Instructions for the task:
The expected output is the complete data, reproduced exactly.
=== Begin Enclosure ===
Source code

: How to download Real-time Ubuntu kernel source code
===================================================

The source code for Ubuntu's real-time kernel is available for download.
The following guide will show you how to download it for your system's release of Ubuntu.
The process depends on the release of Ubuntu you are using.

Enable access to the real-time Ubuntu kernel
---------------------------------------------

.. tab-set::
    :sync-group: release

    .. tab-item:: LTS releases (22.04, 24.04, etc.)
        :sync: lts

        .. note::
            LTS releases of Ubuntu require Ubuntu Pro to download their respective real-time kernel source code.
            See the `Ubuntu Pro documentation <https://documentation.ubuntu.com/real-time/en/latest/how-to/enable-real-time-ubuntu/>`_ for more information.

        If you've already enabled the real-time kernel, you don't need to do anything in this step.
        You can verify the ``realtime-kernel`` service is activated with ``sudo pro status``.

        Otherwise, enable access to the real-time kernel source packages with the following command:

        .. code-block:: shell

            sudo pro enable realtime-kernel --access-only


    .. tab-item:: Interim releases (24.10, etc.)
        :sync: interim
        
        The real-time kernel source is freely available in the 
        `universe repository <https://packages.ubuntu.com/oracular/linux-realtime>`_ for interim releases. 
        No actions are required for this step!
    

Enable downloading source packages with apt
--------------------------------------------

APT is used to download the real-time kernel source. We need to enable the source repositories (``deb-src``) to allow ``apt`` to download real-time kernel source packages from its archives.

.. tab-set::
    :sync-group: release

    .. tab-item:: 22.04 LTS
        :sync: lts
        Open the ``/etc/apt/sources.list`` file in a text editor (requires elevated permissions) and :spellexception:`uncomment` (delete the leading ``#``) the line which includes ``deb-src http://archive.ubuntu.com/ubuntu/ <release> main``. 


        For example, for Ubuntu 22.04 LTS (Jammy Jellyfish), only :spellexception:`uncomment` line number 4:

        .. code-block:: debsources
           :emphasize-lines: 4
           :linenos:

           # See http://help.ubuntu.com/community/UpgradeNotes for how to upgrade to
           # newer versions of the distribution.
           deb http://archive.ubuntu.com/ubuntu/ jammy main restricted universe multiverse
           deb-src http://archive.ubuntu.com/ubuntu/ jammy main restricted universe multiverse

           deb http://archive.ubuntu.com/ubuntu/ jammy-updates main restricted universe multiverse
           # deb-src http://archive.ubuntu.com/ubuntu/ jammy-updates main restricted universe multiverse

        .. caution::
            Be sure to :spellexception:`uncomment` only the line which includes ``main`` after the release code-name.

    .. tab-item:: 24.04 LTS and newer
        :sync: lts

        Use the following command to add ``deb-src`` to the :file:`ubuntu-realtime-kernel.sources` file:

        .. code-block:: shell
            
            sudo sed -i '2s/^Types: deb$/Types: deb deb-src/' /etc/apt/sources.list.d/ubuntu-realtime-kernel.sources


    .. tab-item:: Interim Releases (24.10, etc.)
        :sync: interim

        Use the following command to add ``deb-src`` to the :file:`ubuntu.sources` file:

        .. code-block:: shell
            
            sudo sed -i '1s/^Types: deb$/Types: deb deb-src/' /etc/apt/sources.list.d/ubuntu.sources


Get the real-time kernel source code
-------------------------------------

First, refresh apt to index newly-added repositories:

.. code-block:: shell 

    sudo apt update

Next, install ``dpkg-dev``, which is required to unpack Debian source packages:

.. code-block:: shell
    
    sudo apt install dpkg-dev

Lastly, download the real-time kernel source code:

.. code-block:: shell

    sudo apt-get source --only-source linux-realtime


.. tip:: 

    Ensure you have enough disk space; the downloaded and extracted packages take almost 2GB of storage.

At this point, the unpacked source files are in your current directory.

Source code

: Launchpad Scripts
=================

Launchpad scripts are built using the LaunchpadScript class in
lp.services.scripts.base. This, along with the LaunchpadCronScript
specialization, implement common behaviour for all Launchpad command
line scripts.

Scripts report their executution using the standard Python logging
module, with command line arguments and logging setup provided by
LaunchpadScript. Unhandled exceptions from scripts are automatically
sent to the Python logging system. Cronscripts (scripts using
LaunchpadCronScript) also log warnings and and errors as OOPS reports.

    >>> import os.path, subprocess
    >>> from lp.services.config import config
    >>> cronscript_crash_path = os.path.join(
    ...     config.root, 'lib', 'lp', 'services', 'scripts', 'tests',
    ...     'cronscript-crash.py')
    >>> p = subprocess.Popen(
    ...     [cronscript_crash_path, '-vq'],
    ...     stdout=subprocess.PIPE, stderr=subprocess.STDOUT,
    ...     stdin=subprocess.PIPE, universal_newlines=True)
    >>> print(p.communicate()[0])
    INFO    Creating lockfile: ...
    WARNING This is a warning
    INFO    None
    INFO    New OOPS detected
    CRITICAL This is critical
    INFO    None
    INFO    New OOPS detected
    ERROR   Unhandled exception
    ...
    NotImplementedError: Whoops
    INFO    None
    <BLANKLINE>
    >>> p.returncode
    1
=== End Enclosure ===
Completed task:
Source code

: How to download Real-time Ubuntu kernel source code
===================================================

The source code for Ubuntu's real-time kernel is available for download.
The following guide will show you how to download it for your system's release of Ubuntu.
The process depends on the release of Ubuntu you are using.

Enable access to the real-time Ubuntu kernel
---------------------------------------------

.. tab-set::
    :sync-group: release

    .. tab-item:: LTS releases (22.04, 24.04, etc.)
        :sync: lts

        .. note::
            LTS releases of Ubuntu require Ubuntu Pro to download their respective real-time kernel source code.
            See the `Ubuntu Pro documentation <https://documentation.ubuntu.com/real-time/en/latest/how-to/enable-real-time-ubuntu/>`_ for more information.

        If you've already enabled the real-time kernel, you don't need to do anything in this step.
        You can verify the ``realtime-kernel`` service is activated with ``sudo pro status``.

        Otherwise, enable access to the real-time kernel source packages with the following command:

        .. code-block:: shell

            sudo pro enable realtime-kernel --access-only


    .. tab-item:: Interim releases (24.10, etc.)
        :sync: interim
        
        The real-time kernel source is freely available in the 
        `universe repository <https://packages.ubuntu.com/oracular/linux-realtime>`_ for interim releases. 
        No actions are required for this step!
    

Enable downloading source packages with apt
--------------------------------------------

APT is used to download the real-time kernel source. We need to enable the source repositories (``deb-src``) to allow ``apt`` to download real-time kernel source packages from its archives.

.. tab-set::
    :sync-group: release

    .. tab-item:: 22.04 LTS
        :sync: lts
        Open the ``/etc/apt/sources.list`` file in a text editor (requires elevated permissions) and :spellexception:`uncomment` (delete the leading ``#``) the line which includes ``deb-src http://archive.ubuntu.com/ubuntu/ <release> main``. 


        For example, for Ubuntu 22.04 LTS (Jammy Jellyfish), only :spellexception:`uncomment` line number 4:

        .. code-block:: debsources
           :emphasize-lines: 4
           :linenos:

           # See http://help.ubuntu.com/community/UpgradeNotes for how to upgrade to
           # newer versions of the distribution.
           deb http://archive.ubuntu.com/ubuntu/ jammy main restricted universe multiverse
           deb-src http://archive.ubuntu.com/ubuntu/ jammy main restricted universe multiverse

           deb http://archive.ubuntu.com/ubuntu/ jammy-updates main restricted universe multiverse
           # deb-src http://archive.ubuntu.com/ubuntu/ jammy-updates main restricted universe multiverse

        .. caution::
            Be sure to :spellexception:`uncomment` only the line which includes ``main`` after the release code-name.

    .. tab-item:: 24.04 LTS and newer
        :sync: lts

        Use the following command to add ``deb-src`` to the :file:`ubuntu-realtime-kernel.sources` file:

        .. code-block:: shell
            
            sudo sed -i '2s/^Types: deb$/Types: deb deb-src/' /etc/apt/sources.list.d/ubuntu-realtime-kernel.sources


    .. tab-item:: Interim Releases (24.10, etc.)
        :sync: interim

        Use the following command to add ``deb-src`` to the :file:`ubuntu.sources` file:

        .. code-block:: shell
            
            sudo sed -i '1s/^Types: deb$/Types: deb deb-src/' /etc/apt/sources.list.d/ubuntu.sources


Get the real-time kernel source code
-------------------------------------

First, refresh apt to index newly-added repositories:

.. code-block:: shell 

    sudo apt update

Next, install ``dpkg-dev``, which is required to unpack Debian source packages:

.. code-block:: shell
    
    sudo apt install dpkg-dev

Lastly, download the real-time kernel source code:

.. code-block:: shell

    sudo apt-get source --only-source linux-realtime


.. tip:: 

    Ensure you have enough disk space; the downloaded and extracted packages take almost 2GB of storage.

At this point, the unpacked source files are in your current directory.

Source code

: Launchpad Scripts
=================

Launchpad scripts are built using the LaunchpadScript class in
lp.services.scripts.base. This, along with the LaunchpadCronScript
specialization, implement common behaviour for all Launchpad command
line scripts.

Scripts report their executution using the standard Python logging
module, with command line arguments and logging setup provided by
LaunchpadScript. Unhandled exceptions from scripts are automatically
sent to the Python logging system. Cronscripts (scripts using
LaunchpadCronScript) also log warnings and and errors as OOPS reports.

    >>> import os.path, subprocess
    >>> from lp.services.config import config
    >>> cronscript_crash_path = os.path.join(
    ...     config.root, 'lib', 'lp', 'services', 'scripts', 'tests',
    ...     'cronscript-crash.py')
    >>> p = subprocess.Popen(
    ...     [cronscript_crash_path, '-vq'],
    ...     stdout=subprocess.PIPE, stderr=subprocess.STDOUT,
    ...     stdin=subprocess.PIPE, universal_newlines=True)
    >>> print(p.communicate()[0])
    INFO    Creating lockfile: ...
    WARNING This is a warning
    INFO    None
    INFO    New OOPS detected
    CRITICAL This is critical
    INFO    None
    INFO    New OOPS detected
    ERROR   Unhandled exception
    ...
    NotImplementedError: Whoops
    INFO    None
    <BLANKLINE>
    >>> p.returncode
    1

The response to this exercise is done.